Noir City DC 2021, Day 1
When you’re standing in line to pick up your Noir City DC passport at the AFI Silver and notice Eddie Muller walking straight down the sidewalk toward you, you know it’s going to be a great day. And it was. Here’s a brief whirlwind tour of the first day of Noir City DC 2021, which was also the first Noir City event in 20 months.
When Eddie appeared as a guest at our virtual library movie discussion on film restoration and preservation last year (link below), he mentioned that he’d give me a big hug the next time we saw each other. He is a man of his word. The hug’s not pictured, but thanks to Margaret (traveling all the way from Chicago) for snapping this pic.
At 2pm on a Friday afternoon, I didn’t expect a full crowd just yet, but was delighted to see several noir folks already there, including one of my favorite people in the world, Casey (Noir Girl), who instantly brightens any room she enters. (Thanks, Casey, for sharing some of your photos here!) I was also bowled over meeting people who had either watched my YouTube videos or seen me on Twitter. I can’t tell you what a great feeling it is to meet people in person who share this passion for film noir.
Okay, let’s get to the films.
City That Never Sleeps (1953), as well as all the other films at the festival, are taken from the newly revised and expanded edition of Eddie’s book Dark City: The Lost World of Film Noir. You can think of City That Never Sleeps as film noir with a magic realism flavor, or perhaps an extended Twilight Zone episode. I also like to think of it as a precursor to pictures like Short Cuts (1993) or Magnolia (1999), films in which loosely connected characters converge.
And who can resist William Talman, Marie Windsor, and a mechanical man? You can read more about the film here.
The Killer That Stalked New York (1950) easily earns the “Most Significant Film Noir of the Year” title. Evelyn Keyes stars as a diamond smuggler recently returned from Cuba, where she picked up more than diamonds. That’s right, she’s carrying - and spreading - smallpox. Not only that, she’s trying to evade the police. In his introduction, Muller described Columbia mogul Harry Cohn’s outrage that Evelyn Keyes didn’t look glamorous enough as smallpox began taking a toll on her body, yet Keyes delighted in the rare opportunity to look unglamorous. More about the film here.

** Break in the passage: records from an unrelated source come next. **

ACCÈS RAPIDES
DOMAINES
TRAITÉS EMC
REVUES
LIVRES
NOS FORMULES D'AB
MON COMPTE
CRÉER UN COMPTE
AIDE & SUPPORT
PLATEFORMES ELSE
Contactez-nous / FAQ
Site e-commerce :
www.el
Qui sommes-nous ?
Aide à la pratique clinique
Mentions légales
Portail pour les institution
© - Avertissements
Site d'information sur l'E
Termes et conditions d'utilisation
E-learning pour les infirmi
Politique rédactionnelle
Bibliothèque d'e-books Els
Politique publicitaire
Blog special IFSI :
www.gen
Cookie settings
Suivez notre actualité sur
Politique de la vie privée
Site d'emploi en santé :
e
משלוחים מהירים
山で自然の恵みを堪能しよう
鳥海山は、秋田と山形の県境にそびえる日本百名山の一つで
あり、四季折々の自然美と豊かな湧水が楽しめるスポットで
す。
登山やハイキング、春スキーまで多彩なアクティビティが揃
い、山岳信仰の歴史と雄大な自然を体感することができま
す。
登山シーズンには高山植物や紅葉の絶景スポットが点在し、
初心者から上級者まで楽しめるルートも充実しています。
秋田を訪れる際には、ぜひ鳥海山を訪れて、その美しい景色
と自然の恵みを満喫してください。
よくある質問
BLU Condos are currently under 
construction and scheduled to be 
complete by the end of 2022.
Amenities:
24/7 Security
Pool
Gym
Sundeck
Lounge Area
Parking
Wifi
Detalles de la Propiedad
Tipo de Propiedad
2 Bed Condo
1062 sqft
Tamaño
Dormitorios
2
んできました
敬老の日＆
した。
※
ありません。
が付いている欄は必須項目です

Any film highly regarded by Martin Scorsese is going to be worth your time. My only regret is that before yesterday, I hadn’t revisited Force of Evil (1948) since I first saw it six years ago. Mob lawyer Joe Morse (John Garfield) knows all the ins and outs in protecting the people running the numbers racket. When Joe’s brother Leo (Thomas Gomez) refuses to take Joe’s advice – advice that will ruin Leo if he doesn’t take it – the consequences for everyone spiral down into a nightmarish hell the likes of which we rarely see, even in film noir.
You can certainly see the Scorsese influence throughout the film, especially in one scene in which a character urges one man to kill another. Force of Evil is a noir fantasy with unrealistic but superbly crafted dialogue that feels like reality, largely due to superb performances by Garfield and Gomez, an actor whose career was filled with superb performances. Muller focused on Garfield and director Abraham Polonsky, both of whom had fascinating stories which I don’t have the opportunity to go into right now, but do read up on them. (Hey, Dark City is a great place to start that journey.)
For a long time, I Walk Alone (1947) was a very difficult film to see. Because it was so hard to access, Muller wasn’t able to give it much attention in the first edition of Dark City in 1997, but in the expanded version the film gets its due. Frankie Madison (Burt Lancaster) and Noll “Dink” Turner (Kirk Douglas) were partners in bootlegging during Prohibition until one night during a smuggling run, the two are forced to split up rather than get caught together. Turner escapes, but Frankie gets caught, serving 14 years in the joint while Turner expands his business, building up a small diversified empire. After serving his time, Frankie confronts Turner for the 50% they agreed on years earlier, but Turner’s reply is, “Not so fast…”
Like Force of Evil, we see that noir is changing directions. The criminals are learning how to carry on their illegal activities under the cover of the law itself. Both of these terrific noirs opened up the door to other films that delve deeply into the gray areas of law and order, crime and punishment. This is a noir that deserves a larger audience. The film also features Lizabeth Scott, Wendell Corey, Marc Lawrence, and a face I always love to see, Mike Mazurki.
Okay, that’s a quick, rough and tumble look at the first day of Noir City DC. As I like to say, come for the films, stay for the people. I’m eager to see more films today and talk to more people like me who can’t get enough of this stuff. Maybe I’ll see you there.